[Page-level text extractions]
..............................

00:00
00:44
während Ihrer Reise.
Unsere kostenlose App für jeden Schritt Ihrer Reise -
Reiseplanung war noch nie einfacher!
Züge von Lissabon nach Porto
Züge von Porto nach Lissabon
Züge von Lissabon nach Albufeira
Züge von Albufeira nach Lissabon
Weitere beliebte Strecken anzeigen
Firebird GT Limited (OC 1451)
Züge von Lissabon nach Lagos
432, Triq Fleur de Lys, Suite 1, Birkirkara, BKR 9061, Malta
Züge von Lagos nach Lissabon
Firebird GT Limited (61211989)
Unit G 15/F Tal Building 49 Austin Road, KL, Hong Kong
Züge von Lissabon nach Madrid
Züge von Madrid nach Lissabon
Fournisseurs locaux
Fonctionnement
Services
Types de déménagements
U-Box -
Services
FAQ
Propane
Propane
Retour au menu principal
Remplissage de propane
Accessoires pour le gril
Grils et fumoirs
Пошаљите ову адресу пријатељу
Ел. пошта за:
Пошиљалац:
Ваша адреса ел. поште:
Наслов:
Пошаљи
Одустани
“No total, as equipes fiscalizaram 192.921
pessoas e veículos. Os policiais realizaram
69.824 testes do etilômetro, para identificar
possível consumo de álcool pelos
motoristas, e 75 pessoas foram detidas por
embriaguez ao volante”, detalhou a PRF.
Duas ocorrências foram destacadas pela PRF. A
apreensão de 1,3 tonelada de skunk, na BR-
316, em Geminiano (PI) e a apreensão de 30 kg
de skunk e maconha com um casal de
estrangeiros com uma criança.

..............................

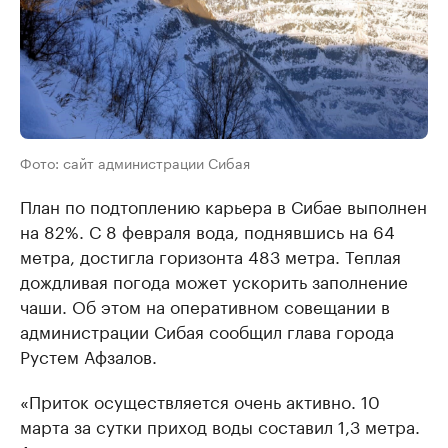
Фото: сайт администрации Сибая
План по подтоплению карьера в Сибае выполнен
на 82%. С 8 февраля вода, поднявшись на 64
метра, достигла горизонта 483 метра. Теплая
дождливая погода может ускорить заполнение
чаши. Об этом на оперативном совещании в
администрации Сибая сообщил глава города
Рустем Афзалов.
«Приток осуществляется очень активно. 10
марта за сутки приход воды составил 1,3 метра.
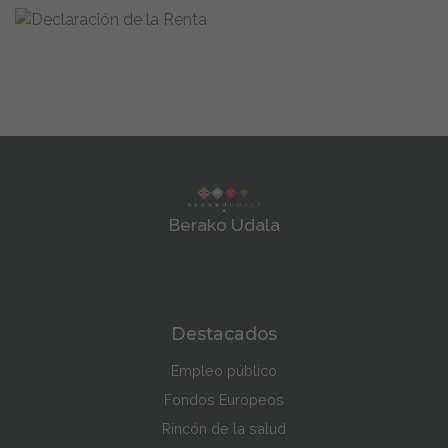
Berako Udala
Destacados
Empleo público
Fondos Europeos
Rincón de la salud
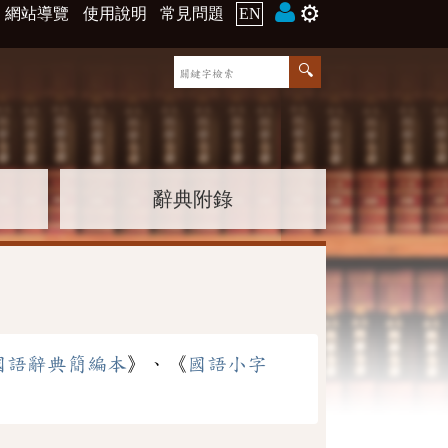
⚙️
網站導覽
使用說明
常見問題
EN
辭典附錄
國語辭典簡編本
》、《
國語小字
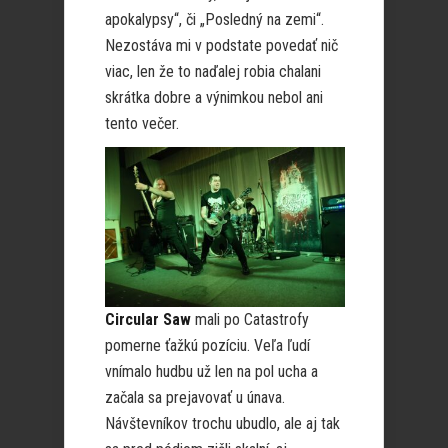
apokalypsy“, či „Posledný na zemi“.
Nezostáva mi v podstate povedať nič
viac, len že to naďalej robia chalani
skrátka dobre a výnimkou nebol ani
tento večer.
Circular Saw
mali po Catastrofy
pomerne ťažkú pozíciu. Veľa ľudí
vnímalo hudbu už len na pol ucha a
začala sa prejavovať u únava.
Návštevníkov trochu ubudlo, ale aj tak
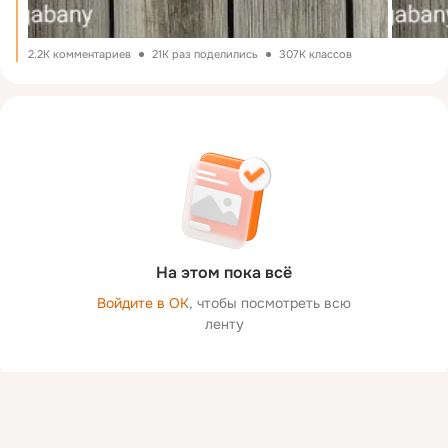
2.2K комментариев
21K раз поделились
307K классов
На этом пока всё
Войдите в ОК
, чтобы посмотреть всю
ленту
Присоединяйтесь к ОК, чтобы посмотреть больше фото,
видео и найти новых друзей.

..............................

* **Your instructions**
Duplicate the entry lines word for word, from the line containing "Фото: сайт администрации Сибая" through the line containing "видео и найти новых друзей.", both ends included. Leave the pictures out of your reply.

* **Written solution**
Фото: сайт администрации Сибая
План по подтоплению карьера в Сибае выполнен
на 82%. С 8 февраля вода, поднявшись на 64
метра, достигла горизонта 483 метра. Теплая
дождливая погода может ускорить заполнение
чаши. Об этом на оперативном совещании в
администрации Сибая сообщил глава города
Рустем Афзалов.
«Приток осуществляется очень активно. 10
марта за сутки приход воды составил 1,3 метра.
Berako Udala
Destacados
Empleo público
Fondos Europeos
Rincón de la salud
⚙️
網站導覽
使用說明
常見問題
EN
辭典附錄
國語辭典簡編本
》、《
國語小字
apokalypsy“, či „Posledný na zemi“.
Nezostáva mi v podstate povedať nič
viac, len že to naďalej robia chalani
skrátka dobre a výnimkou nebol ani
tento večer.
Circular Saw
mali po Catastrofy
pomerne ťažkú pozíciu. Veľa ľudí
vnímalo hudbu už len na pol ucha a
začala sa prejavovať u únava.
Návštevníkov trochu ubudlo, ale aj tak
2.2K комментариев
21K раз поделились
307K классов
На этом пока всё
Войдите в ОК
, чтобы посмотреть всю
ленту
Присоединяйтесь к ОК, чтобы посмотреть больше фото,
видео и найти новых друзей.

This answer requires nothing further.